Julian terminated the contract.
McGee said her home improvement store quotes didn't include labor costs, and said he too wanted to cancel the project because Julian was becoming a "pain in the neck." He resents her allegation that he's given de Yampert any breaks on his rentals.
"I treated (de Yampert) like a normal customer," he said.
After firing DRM, Julian wrote the letter to de Yampert alleging favoritism.
Meanwhile, she tried to hire a new contractor through the city.
That's when, she said, the city began gutting her project, saying she didn't qualify for certain improvements.
She continued to complain to anyone who would listen.
City officials declined, deciding it was better that Julian get an independent agency's review.
"Someone could have said, 'Oh yeah, because they are a city employee, you slanted your review,'" Elston, the top city administrator, said.
Julian sent complaints to the U.S. Department of Housing and Urban Development, the Gulfcoast Legal Services, and the Southern Strategy Legal Group out of Gainesville. None of the agencies could help.
The Department of Community Affairs looked at Julian's complaint before deciding it couldn't do anything, either. Many of the allegations — including the charge that de Yampert favored contractors who did work on his rentals — were outside its jurisdiction.
"If she thinks there's corruption in that city, I can't do anything about that," said Candie Fuller, the inspector general for the DCA. "We have no control over the city and how they run that program."
The state also dropped the case in part because the city had no formal rules for bids, therefore the agency could not determine whether they were followed.
"They should have procedures," Fuller said. "That's just good business practice, internal controls, accountability. I was surprised they don't."
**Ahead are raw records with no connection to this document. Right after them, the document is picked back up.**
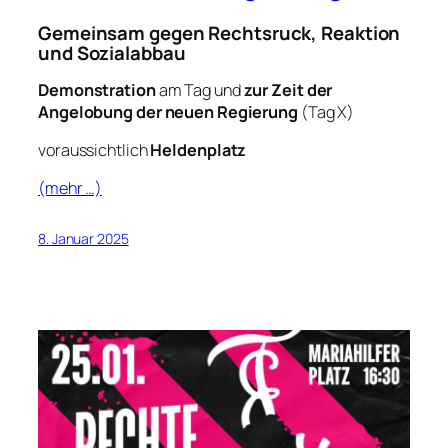
Gemeinsam gegen Rechtsruck, Reaktion
und Sozialabbau
Demonstration
am Tag und
zur Zeit der
Angelobung der neuen Regierung
(Tag X)
voraussichtlich
Heldenplatz
(mehr …)
8. Januar 2025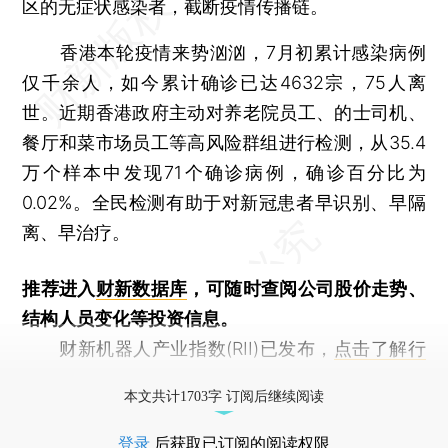
区的无症状感染者，截断疫情传播链。
香港本轮疫情来势汹汹，7月初累计感染病例
仅千余人，如今累计确诊已达4632宗，75人离
世。近期香港政府主动对养老院员工、的士司机、
餐厅和菜市场员工等高风险群组进行检测，从35.4
万个样本中发现71个确诊病例，确诊百分比为
0.02%。全民检测有助于对新冠患者早识别、早隔
离、早治疗。
推荐进入
财新数据库
，可随时查阅公司股价走势、
结构人员变化等投资信息。
财新机器人产业指数(RII)已发布，
点击了解行
业动态
本文共计1703字 订阅后继续阅读
登录
后获取已订阅的阅读权限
While de Yampert and Johnson say there were checks and balances in place to prevent the favoring of contractors, there were no procedures in place until recently.
De Yampert said the city imposed a new bid policy in December 2007.
But when it was pointed out that the DCA concluded there was no bid procedure in place by March 2009, de Yampert said he didn't know when it was implemented. Johnson said it was late 2008 or early 2009, but then later said he didn't know.
Now bids are accepted only if they meet deadline, they said. Now, two rehabilitation officers are present when a bid is opened. Now, bids are sealed.
"It's a better way to do business," de Yampert said.
Then why didn't they do it earlier?
"Because that's the way we always did business," he said.
Julian is still waiting for someone to take an interest in her case.
"I thought the DCA was going to come back with something that meant something," Julian said. "And they tell me there's no bid procedures, so there's nothing they can do. I'm thinking, 'What?'
"We're talking about millions of dollars, and they don't have a procedure?" Julian said. "The (DCA) hadn't refuted anything, and this is their conclusion? They will just move on?"